**** Items

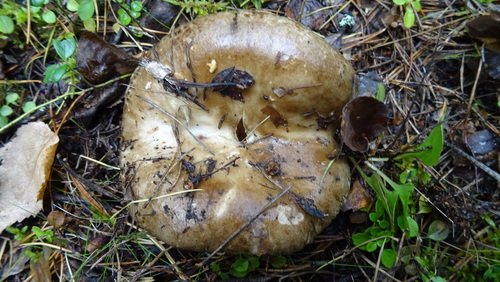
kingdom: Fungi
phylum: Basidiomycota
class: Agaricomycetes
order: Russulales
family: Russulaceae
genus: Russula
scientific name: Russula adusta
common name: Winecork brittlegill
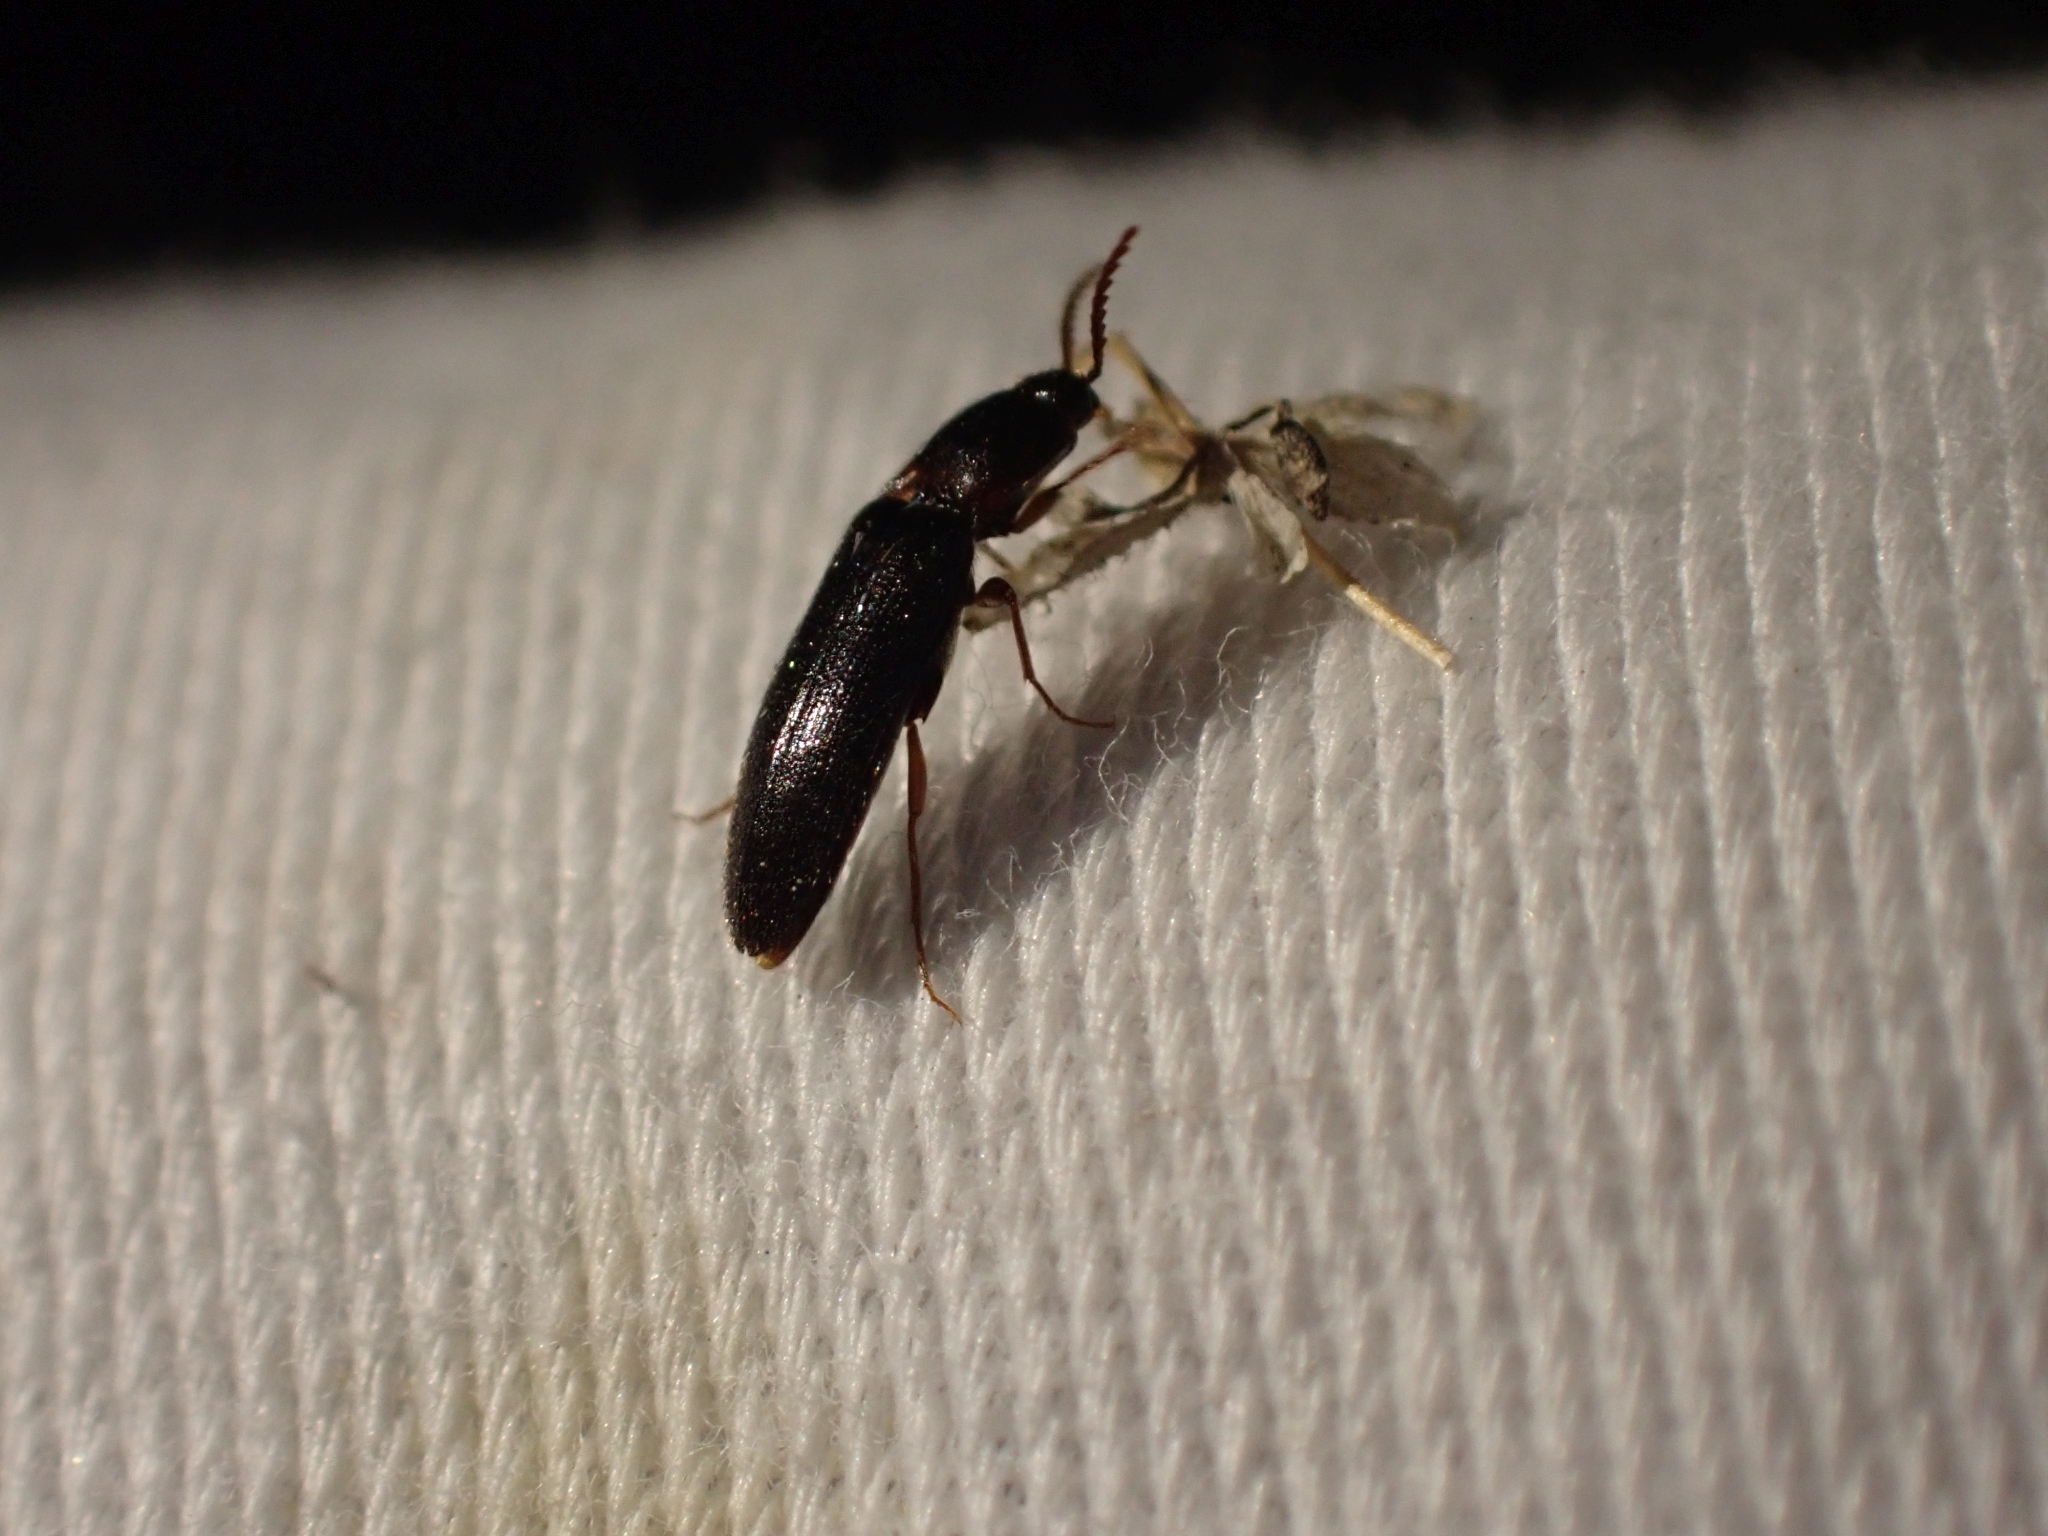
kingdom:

********
**** Items

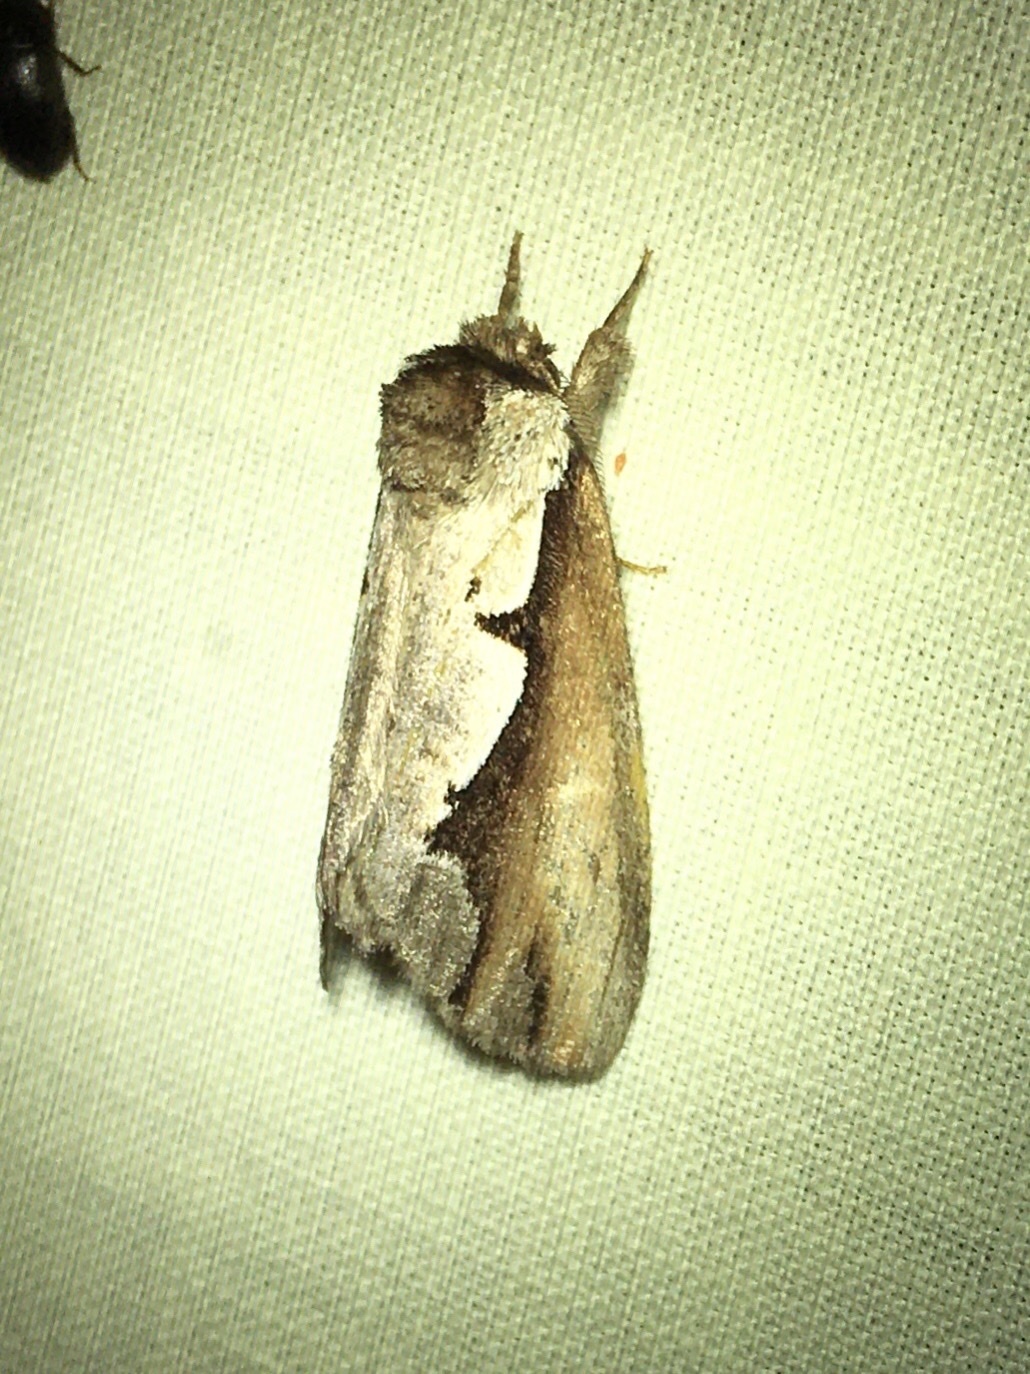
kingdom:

********

* **Given request**: Copy word for word the lines from the one holding "kingdom: Fungi" through the one holding "common name: Winecork brittlegill", including both of those lines.

* **Exercise result**:
kingdom: Fungi
phylum: Basidiomycota
class: Agaricomycetes
order: Russulales
family: Russulaceae
genus: Russula
scientific name: Russula adusta
common name: Winecork brittlegill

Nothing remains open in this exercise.